Work to do:
• 1. Can you write out the Stallman biography word for word, from "Robert Lester Stallman" up to and including "September 7, 1954."?
• 2. Answer these questions using the Stallman biography:
(a) In what town and state was Stallman born?
(b) What job did his father hold?
(c) Which university awarded Stallman his Ph.D., and in what year?

Supplied text:
+ + + +
Robert Lester Stallman was an American literary critic, English professor and science fiction writer, author of the Book of the Beast trilogy. He wrote under the name of Robert L. Stallman in his academic writings, and Robert Stallman for his fiction.

Biography
Stallman was born in Kankakee, Illinois, the son of Otto John Melvin Stallman and Martha Elizabeth (Lester) Stallman. His father worked as a grainer in a bed factory. Stallman was raised in the vicinity of Kankakee. He served in the US Army from September 16, 1952 to September 7, 1954.

Stallman received a bachelor's degree in English in 1957  and a master's degree in English in 1961, both from the University of New Mexico, and a Ph.D. from the University of Oregon in 1966. He worked as a professor of English at Western Michigan University in Kalamazoo, Michigan, and was an authority on William Morris, as witness his doctoral thesis The Quest of William Morris (Eugene, Oregon: University of Oregon Press, 1966). and various articles published in professional journals.
+ + + +
(Data entries)
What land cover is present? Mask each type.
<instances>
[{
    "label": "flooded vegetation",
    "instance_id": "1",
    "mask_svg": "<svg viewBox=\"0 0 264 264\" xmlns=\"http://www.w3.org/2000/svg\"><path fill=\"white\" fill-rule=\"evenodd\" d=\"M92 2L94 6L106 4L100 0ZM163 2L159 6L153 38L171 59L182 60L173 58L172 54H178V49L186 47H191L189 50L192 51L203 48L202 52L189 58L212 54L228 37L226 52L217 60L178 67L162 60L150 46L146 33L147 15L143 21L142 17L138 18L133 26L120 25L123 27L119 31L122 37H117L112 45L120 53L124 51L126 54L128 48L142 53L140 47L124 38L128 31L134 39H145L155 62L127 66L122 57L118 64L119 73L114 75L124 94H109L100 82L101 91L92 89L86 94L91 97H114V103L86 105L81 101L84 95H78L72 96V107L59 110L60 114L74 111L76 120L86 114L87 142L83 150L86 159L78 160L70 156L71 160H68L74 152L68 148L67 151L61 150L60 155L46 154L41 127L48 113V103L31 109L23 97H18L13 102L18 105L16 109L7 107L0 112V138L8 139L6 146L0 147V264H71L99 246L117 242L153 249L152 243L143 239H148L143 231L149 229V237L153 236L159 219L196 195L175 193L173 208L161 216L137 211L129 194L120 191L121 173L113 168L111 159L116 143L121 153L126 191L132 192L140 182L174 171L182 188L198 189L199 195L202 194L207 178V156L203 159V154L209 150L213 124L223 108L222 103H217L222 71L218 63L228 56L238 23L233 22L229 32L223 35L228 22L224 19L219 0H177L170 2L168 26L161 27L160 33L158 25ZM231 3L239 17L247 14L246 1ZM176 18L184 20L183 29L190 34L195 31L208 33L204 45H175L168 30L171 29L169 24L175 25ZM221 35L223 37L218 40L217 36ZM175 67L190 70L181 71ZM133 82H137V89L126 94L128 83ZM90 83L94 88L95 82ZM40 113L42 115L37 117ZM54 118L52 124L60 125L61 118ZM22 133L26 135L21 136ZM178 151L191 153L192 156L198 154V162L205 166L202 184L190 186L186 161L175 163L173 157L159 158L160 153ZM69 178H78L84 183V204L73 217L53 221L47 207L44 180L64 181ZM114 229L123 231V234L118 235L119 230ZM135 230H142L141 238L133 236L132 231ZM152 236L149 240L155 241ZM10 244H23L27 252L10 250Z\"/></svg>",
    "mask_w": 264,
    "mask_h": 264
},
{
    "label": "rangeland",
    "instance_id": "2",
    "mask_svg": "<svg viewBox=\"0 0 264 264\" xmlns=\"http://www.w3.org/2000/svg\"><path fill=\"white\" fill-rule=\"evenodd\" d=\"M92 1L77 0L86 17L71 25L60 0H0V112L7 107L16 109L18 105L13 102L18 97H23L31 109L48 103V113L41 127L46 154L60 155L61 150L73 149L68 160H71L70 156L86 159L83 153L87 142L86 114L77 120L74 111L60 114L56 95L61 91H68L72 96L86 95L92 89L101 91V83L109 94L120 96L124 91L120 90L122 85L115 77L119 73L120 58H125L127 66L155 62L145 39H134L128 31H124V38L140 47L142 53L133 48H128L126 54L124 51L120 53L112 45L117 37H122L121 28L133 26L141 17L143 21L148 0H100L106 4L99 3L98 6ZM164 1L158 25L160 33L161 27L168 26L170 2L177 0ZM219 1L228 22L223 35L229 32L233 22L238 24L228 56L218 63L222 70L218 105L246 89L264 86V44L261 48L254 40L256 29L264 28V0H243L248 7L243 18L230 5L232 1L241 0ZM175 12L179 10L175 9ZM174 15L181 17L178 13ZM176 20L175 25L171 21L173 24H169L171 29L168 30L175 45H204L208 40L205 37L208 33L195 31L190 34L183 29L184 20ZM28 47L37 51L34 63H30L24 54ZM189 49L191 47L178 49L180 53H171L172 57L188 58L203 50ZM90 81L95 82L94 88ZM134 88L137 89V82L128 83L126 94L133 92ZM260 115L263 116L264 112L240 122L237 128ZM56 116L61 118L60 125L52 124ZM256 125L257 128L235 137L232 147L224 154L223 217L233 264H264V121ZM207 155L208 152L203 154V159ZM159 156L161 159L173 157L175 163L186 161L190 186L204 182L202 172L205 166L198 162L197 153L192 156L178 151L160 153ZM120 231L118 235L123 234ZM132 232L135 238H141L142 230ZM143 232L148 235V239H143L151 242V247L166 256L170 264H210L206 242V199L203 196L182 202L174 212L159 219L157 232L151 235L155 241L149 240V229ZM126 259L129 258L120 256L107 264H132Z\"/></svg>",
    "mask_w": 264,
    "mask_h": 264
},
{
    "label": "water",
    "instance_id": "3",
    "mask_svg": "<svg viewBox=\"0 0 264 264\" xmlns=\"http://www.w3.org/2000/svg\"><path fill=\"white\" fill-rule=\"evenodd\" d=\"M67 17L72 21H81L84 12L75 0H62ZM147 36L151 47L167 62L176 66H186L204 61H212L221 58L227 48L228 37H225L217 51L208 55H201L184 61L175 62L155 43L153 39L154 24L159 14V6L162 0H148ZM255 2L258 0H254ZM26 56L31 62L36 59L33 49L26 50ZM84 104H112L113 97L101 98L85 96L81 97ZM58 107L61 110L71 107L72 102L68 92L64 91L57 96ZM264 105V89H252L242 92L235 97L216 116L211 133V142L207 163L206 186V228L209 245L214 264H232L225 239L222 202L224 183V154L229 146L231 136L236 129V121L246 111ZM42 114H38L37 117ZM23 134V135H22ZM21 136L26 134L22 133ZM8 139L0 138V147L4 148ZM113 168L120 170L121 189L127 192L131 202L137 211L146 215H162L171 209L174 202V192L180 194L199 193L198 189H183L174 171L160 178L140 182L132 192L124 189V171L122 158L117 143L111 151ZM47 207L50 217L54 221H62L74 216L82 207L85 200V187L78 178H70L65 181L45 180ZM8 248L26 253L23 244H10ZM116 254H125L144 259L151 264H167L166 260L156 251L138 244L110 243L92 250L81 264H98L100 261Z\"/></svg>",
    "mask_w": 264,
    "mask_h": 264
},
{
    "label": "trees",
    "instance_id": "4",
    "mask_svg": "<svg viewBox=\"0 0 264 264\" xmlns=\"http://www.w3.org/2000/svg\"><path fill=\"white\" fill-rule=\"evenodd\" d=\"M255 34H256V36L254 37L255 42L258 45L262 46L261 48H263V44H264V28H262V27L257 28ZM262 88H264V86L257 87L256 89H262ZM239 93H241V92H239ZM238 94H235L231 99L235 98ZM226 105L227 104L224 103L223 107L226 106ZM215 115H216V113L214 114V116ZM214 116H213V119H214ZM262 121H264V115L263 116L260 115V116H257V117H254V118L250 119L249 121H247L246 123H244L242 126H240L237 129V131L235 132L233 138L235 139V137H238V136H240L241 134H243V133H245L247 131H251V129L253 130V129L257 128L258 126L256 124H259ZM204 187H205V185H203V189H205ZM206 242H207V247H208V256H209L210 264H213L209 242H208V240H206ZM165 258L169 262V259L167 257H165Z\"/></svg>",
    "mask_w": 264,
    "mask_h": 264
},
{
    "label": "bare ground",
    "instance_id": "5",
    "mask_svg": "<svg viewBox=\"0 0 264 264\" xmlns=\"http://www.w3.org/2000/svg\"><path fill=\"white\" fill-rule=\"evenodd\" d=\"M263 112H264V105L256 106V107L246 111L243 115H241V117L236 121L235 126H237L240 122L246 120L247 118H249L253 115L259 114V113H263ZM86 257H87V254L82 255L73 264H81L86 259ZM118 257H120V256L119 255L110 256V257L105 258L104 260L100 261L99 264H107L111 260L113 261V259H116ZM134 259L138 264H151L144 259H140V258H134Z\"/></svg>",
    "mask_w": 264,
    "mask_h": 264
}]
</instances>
+ + + +
Solution list:
• 1.
Robert Lester Stallman was an American literary critic, English professor and science fiction writer, author of the Book of the Beast trilogy. He wrote under the name of Robert L. Stallman in his academic writings, and Robert Stallman for his fiction.

Biography
Stallman was born in Kankakee, Illinois, the son of Otto John Melvin Stallman and Martha Elizabeth (Lester) Stallman. His father worked as a grainer in a bed factory. Stallman was raised in the vicinity of Kankakee. He served in the US Army from September 16, 1952 to September 7, 1954.

• 2.
(a) Kankakee, Illinois
(b) He worked as a grainer in a bed factory.
(c) The University of Oregon, in 1966